No inherent power to require disclosure of insurance details

The issue of insurance cover has been a hot topic in Resource Management Act 1991 (RMA) sentencing over the last 12 months.  The High Court in H & S Chisholm Farms Limited v Waikato Regional Council [2018] NZHC 1885 recently clarified that the District Court has no inherent or implied power to direct a defendant to disclose insurance details for the purposes of sentencing under the RMA.

Following guilty pleas in the District Court in relation to the unlawful discharge of contaminants and the contravention of an abatement notice, Judge Harland directed that the defendant file information about its insurance cover with the Court.  The information sought was wide ranging, covering the scope of indemnities, the amount of any excess, policy exclusions and any conditions of cover relevant to the assessment of culpability for the offending.  The defendant appealed the District Court’s direction after Judge Harland “indicated that the information was necessary for the Court to meet its obligations under the Sentencing Act 2002” (Sentencing Act).

Under the Sentencing Act, section 40(1) provides that in determining the amount of a fine, a court must take into account the financial capacity of the offender.  Also, under section 41(2) of the Act, if a court considers that a fine of $100 or more may be an appropriate sentence, but is uncertain about the offender’s ability to pay, a court may direct the offender to make a declaration as to his or her financial capacity.

Justice Powell in the High Court considered that the “financial capacity of the offender” cannot be used as a general power to require further information, including information about insurance, outside of the section 41 process above.  While a court can request information about a defendant’s insurance status, this must be requested within the bounds of the Sentencing Act.
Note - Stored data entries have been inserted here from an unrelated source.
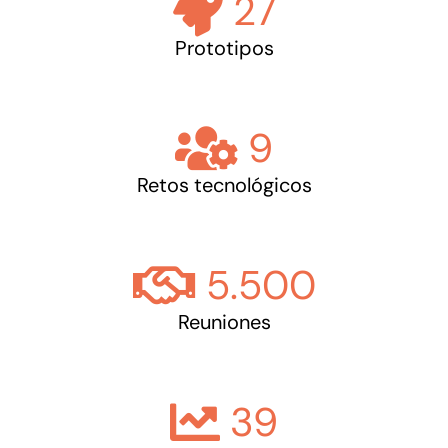
27
Prototipos
9
Retos tecnológicos
5.500
Reuniones
39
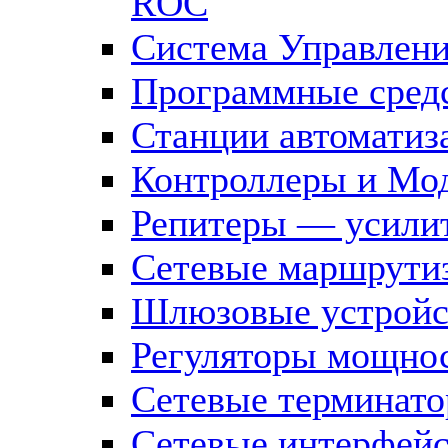
ROC
Система Управлен
Программные средс
Станции автоматиз
Контроллеры и Мод
Репитеры — усилит
Сетевые маршрути
Шлюзовые устройст
Регуляторы мощно
Сетевые терминат
Сетевые интерфей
The High Court held in requesting information about a defendant’s insurance status, a court must first express uncertainty about a defendant’s ability to pay any fine that the Sentencing Act requires.  In this instance, Judge Harland had not questioned the defendant’s ability to pay, and the High Court found that the District Court’s direction was ultra vires.

The direction was set aside and the case remitted back to the District Court for it to determine whether there is uncertainty about the defendant’s ability to pay a fine, and if so, whether to request information about the defendant’s insurance cover.